Saturday, June 14, 2008

Corporate Media Lies; We Can Still Beat Plan Mexico

The news that Plan Mexico passed without human rights conditions (meaning it would be a slam dunk for Bush and Calderon) that's been circulating around Mexican corporate media is simply incorrect. It seems as though when Calderon made his statement in Spain celebrating the passage of Plan Mexico without conditions, he was either misinformed about the US legislative process or he is posturing because the conditions is what makes the Mexican legislature and his own cabinet say they will certainly reject Plan Mexico. He knows that the human rights conditions are useless and unenforceable and won't change a thing about his "iron fist" way of governing. So if he can convince Mexican corporate press and politicians that Plan Mexico is coming without conditions, they won't oppose it.

Below is an excellent explanation of what the heck is going on with Plan Mexico in Congress. It cuts through all the corporate media misinformation, and as an added bonus it provides a preview of what a Mexico under Plan Mexico would look like a few years down the road by examining Plan Mexico's inspiration in action, Plan Colombia.
from the Center for International Policy's Colombia Program

This morning’s El Tiempo has the first solid official statistics for Colombian land area under coca cultivation in 2007. The news is not good. The UN Office on Drugs and Crime, whose 2006 figure of 78,000 hectares (193,000 acres) was half the U.S. government’s estimate, detected 98,000 hectares (242,000 acres) in 2007 - 20,000 hectares or 26% more coca. While some of this increase likely owes to methodological adjustments, the figures make clear that narcotrafficking is one area where Colombia has made no progress since the “dark days” of the late 1990s and early 2000s. The UNODC data are not public yet, but will eventually appear here. No final word yet on when the U.S. government will release its (normally higher) coca-cultivation estimates for 2007.

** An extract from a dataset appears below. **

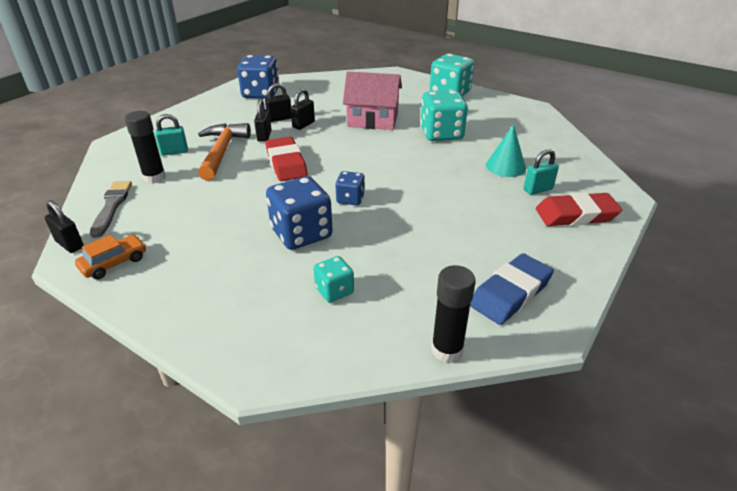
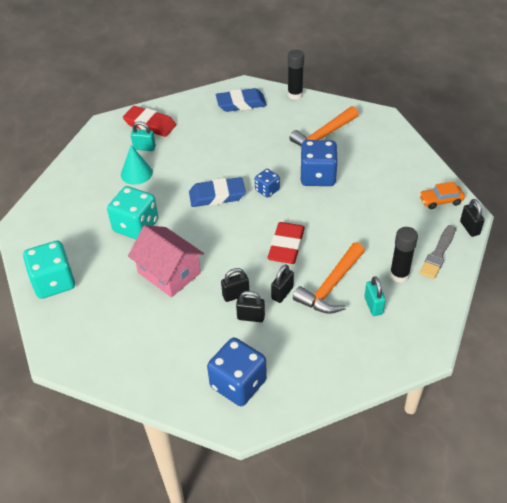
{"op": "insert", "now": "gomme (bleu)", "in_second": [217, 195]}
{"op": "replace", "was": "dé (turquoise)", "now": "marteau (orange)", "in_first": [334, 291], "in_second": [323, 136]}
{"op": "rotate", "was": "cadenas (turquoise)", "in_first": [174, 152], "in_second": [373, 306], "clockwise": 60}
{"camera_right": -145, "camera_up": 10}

* On Tuesday, the House of Representatives debated (go to http://thomas.loc.gov/cgi-bin/query/z?r110:H10JN8-0043:) and approved (go to http://thomas.loc.gov/cgi-bin/query/z?r110:H10JN8-0049:) a bill (go to http://thomas.loc.gov/cgi-bin/bdquery/z?d110:h.r.06028:) authorizing expenditures for the “Mérida Initiative” aid package to Mexico and Central America. It is important to note that this is not the bill that will send any money to Mexico and Central America. That is a separate bill: the 2008 supplemental appropriations bill (go to http://thomas.loc.gov/cgi-bin/bdquery/z?d110:h.r.02642:), which would provide piles of money for Iraq and Afghanistan, includes the Mérida aid in a few pages. The bill that passed the House this week, by contrast, only authorizes this use of funds for Mexico and Central America, laying out a statement of policy and adding provisions to permanent law.

In Congress, it is considered good practice to “authorize” appropriations like this before laying out money for them. But it doesn’t happen all the time; where foreign aid is concerned, in fact, “unauthorized” appropriations have been the norm since the mid-1980s. Though the House made the effort to pass authorizing legislation, the Mérida Initiative aid will be no exception: the Senate has no similar authorizing bill, so the bill that the House passed on Tuesday is unlikely ever to become law.

The supplemental appropriations bill that will actually “write the checks,” on the other hand, is on a separate track: the House and Senate both passed it in May, and now they are working out the differences in the two bills. This bill would give Mexico less money, and include stronger human rights conditions on military aid, than what this week’s House authorization bill recommends. The Mexican government has loudly complained about these human-rights conditions, especially the more specifically worded ones in the Senate’s version of the appropriations bill.

The New York Times reported - very briefly - on Wednesday that the House and Senate had worked out their differences and rewritten the conditions in a way that leaves them “intact, although softened.” The new text has not been made publicly available, but would appear here (http://thomas.loc.gov/cgi-bin/bdquery/z?d110:h.r.02642:) when it does.

* Meanwhile, back in Colombia: another unpleasant chapter has been opened in the two-year-old scandal surrounding Jorge Noguera. For more than three years, Noguera headed President Uribe’s powerful presidential intelligence service (DAS). Today, he stands accused of using his position to help paramilitary leaders, including passing them lists of labor leaders and activists to be killed. For the second time, Noguera’s lawyers have managed to get him out of prison on a slim technicality (something involving the fact that a delegate of the prosecutor-general, and not the Prosecutor General himself, filed the charges - look it up yourself and try to understand it).